____ DATA

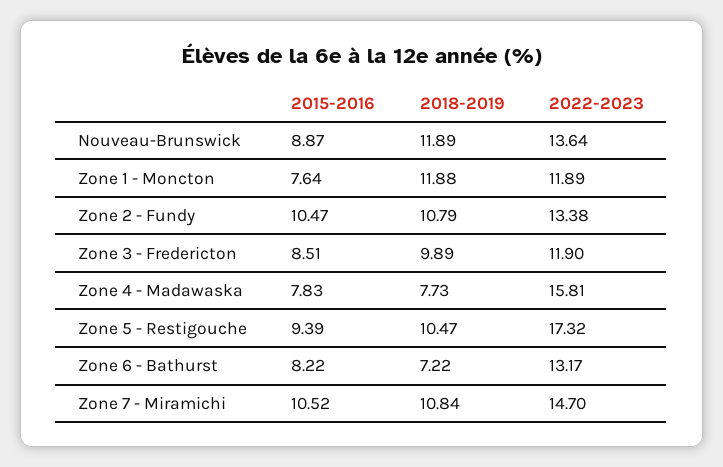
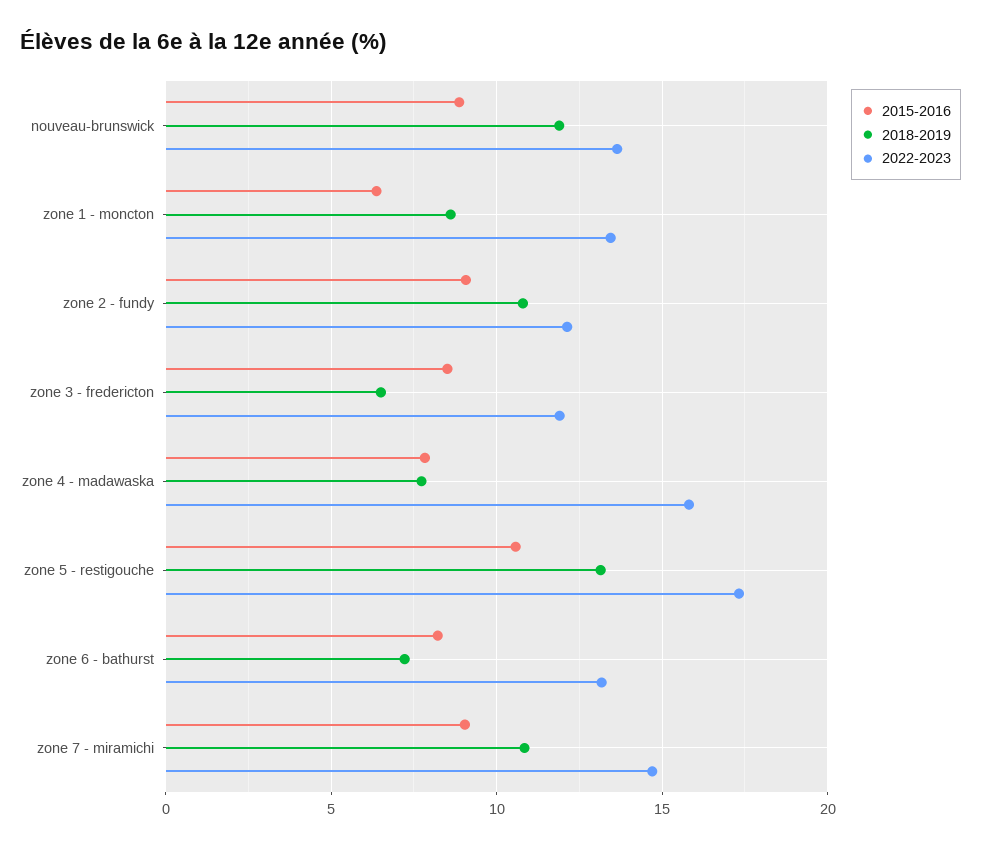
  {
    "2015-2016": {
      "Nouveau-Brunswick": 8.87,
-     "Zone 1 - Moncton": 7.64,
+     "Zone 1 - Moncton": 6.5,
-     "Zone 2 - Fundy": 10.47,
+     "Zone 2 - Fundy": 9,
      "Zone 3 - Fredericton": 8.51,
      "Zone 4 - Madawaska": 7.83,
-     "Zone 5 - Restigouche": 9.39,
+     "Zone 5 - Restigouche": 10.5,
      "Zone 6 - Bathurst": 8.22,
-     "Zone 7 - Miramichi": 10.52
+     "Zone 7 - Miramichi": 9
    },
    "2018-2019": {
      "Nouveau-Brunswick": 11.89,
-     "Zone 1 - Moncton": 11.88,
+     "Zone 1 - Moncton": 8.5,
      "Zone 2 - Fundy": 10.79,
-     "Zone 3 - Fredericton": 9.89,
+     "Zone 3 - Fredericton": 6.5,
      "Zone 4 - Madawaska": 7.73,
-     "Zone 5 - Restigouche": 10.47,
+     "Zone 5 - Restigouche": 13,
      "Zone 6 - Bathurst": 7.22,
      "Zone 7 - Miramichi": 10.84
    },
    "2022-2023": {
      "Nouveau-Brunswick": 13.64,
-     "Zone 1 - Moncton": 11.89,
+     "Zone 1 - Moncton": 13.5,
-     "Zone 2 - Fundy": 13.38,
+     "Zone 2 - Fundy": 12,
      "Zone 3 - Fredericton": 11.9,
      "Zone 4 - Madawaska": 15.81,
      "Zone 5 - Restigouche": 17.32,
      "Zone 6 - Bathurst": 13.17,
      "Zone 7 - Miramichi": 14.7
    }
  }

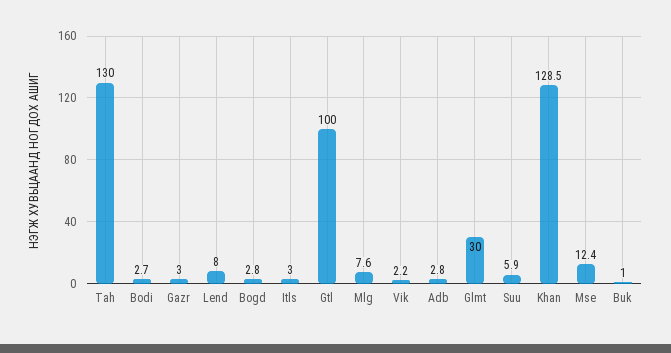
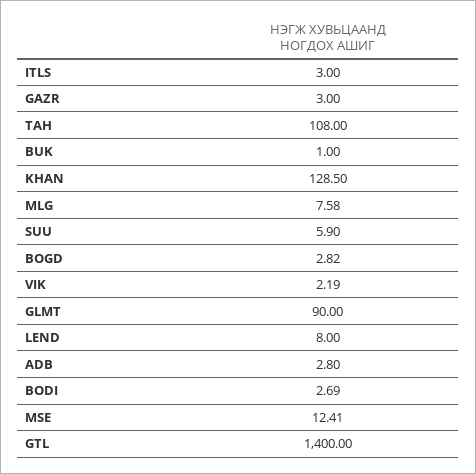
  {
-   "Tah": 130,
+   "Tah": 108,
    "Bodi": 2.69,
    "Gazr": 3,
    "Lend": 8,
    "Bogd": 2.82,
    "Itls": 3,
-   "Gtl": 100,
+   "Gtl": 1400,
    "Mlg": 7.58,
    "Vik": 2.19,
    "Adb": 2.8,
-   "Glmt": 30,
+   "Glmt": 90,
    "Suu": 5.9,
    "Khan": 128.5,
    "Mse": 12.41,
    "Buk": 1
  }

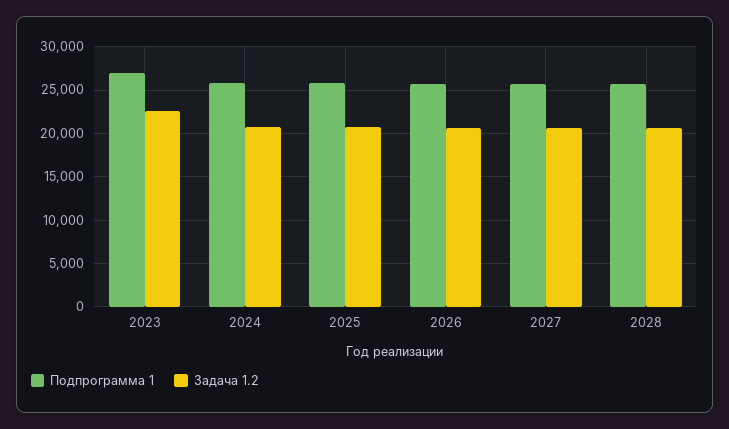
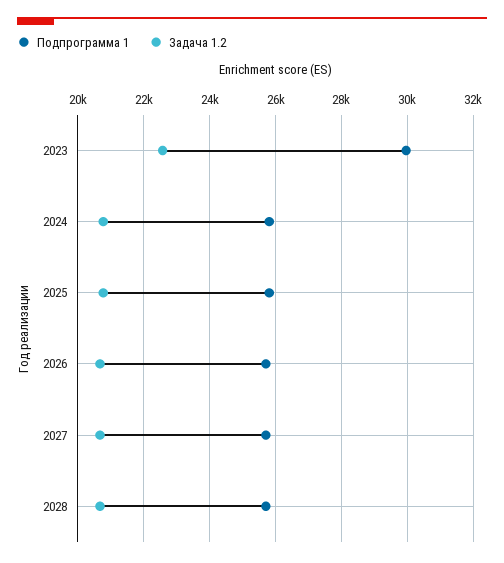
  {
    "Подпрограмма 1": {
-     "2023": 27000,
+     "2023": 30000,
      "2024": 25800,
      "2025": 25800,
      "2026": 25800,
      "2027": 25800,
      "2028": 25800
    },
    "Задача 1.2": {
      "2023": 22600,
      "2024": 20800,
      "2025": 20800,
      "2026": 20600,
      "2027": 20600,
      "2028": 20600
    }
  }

________

*WORK TO COMPLETE*
Work out how many lines in the data above hold the word "Restigouche". Reply with nothing but the count.

*ANSWER AREA*
5